The need for such technology is palpable, both globally and locally in the UK, say researchers, who cite some telling statistics:
- Over 100,000 patients are admitted to intensive care units in the UK per year;
- Survivors of critical illness commonly have a care requirement post-discharge from hospital and many experience reduced cognitive function;
- Meanwhile, a substantial proportion of the worldwide burden of cancer could be prevented with early detection and better treatment;
- Similarly, 200,000 patients in the UK have a chronic wound with the cost to the NHS conservatively estimated at £3 billion ($4.4 billion) per year, around 3 percent of the total estimated expenditure on health. With proper diagnosis and treatment, much of this burden could be avoided.
Morgan says the timing is right in terms of technology. “The advent of massive computer power, highly sensitive, specific and flexible sensors, and precisely delivered treatments has finally allowed closed-loop control systems to offer a revolutionary leap in medical treatment.”
He notes that hospital systems are also poised for such a disruption. “The intensive care unit, for instance, provides a highly controlled and technology-friendly environment that favors the development of closed loop control and so there are excellent opportunities to make rapid progress in optimizing treatment and advancing the proposed technology.”
Disrupting hospital treatments
The technology could have far-reaching applications, notes Morgan. A potential game-changer in intensive care could be a device that uses sensors to continuously monitor a patient’s breathing for irregularities and automatically tailor the amount of oxygen being provided, and to personalize the forces used to ventilate the patient’s lungs, in order to improve their condition.

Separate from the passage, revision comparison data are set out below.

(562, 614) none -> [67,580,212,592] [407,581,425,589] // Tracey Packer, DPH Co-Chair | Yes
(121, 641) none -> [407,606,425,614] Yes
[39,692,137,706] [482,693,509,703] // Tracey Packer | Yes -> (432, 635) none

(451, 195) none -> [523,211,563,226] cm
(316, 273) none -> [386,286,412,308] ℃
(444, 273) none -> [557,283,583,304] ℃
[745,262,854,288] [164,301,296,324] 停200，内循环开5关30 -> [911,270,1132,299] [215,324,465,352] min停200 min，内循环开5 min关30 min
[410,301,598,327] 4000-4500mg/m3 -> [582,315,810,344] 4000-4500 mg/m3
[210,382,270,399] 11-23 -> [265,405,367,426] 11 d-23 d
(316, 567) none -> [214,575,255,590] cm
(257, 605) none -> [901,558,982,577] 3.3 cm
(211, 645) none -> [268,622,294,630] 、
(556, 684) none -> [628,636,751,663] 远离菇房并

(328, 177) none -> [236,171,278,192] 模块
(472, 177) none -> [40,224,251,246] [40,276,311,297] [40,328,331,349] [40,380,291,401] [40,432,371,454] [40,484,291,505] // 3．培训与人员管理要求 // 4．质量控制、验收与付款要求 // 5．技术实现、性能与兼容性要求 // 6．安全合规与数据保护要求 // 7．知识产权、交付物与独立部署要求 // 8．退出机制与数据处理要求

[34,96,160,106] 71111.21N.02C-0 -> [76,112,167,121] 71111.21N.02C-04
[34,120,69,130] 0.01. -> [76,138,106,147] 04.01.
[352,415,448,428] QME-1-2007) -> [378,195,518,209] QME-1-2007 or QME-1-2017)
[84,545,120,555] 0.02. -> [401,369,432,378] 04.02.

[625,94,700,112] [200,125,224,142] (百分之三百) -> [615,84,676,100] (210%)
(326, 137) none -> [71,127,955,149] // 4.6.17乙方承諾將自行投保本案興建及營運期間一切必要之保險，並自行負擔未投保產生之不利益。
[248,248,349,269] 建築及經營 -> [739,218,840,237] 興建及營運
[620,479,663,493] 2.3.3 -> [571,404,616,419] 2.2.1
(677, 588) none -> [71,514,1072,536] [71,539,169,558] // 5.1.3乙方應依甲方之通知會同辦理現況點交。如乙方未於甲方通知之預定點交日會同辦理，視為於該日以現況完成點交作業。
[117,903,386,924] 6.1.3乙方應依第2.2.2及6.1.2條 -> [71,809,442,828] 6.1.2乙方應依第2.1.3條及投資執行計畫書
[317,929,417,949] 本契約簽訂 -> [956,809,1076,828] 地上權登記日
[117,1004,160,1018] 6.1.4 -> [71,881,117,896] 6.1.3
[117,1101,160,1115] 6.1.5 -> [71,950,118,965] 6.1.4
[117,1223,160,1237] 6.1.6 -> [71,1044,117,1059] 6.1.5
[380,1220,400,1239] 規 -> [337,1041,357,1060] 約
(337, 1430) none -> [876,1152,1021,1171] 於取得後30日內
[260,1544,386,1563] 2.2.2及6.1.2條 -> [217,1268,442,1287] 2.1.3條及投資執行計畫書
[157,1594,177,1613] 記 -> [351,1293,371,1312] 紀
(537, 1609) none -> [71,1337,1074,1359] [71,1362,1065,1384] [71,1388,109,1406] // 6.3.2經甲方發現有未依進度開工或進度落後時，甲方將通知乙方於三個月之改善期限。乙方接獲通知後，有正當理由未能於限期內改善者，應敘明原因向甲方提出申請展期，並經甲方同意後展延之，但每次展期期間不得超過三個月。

Smart wound dressings, comprising fabric embedded with sensors that check for infection and even administer antibiotic drugs to accelerate healing, represent another example of the technology that may meet future healthcare challenges.
Calling all stakeholders
The Universities will host a series of three Grand Challenge workshops early in the project for academic experts, clinicians, patients, and other stakeholders. The workshops, in Wound Care, Critical Care and Cancer Treatment, will develop a shared understanding of the clinical challenges, technology, and techniques available.
They will also highlight challenges faced by patients and identify the most appropriate monitoring and treatments for closed loop control.
The goal of the workshops is to produce a roadmap for the development of closed loop control systems for optimizing treatment with a view to developing new research that address major healthcare challenges. Where there are gaps in knowledge or proof of concept data does not exist then these will be addressed through a series of eight feasibility projects funded by the network.
The network has wide support from seven U.K. academic institutions (Cranfield, Kings College London, Leicester, Manchester, Nottingham, Oxford and Warwick), three international academic institutions, four hospital trusts, five industry partners and other stakeholders such as patient groups, Medilink East Midlands, the East Midlands academic health sciences network and the Woundtec healthcare technology cooperative.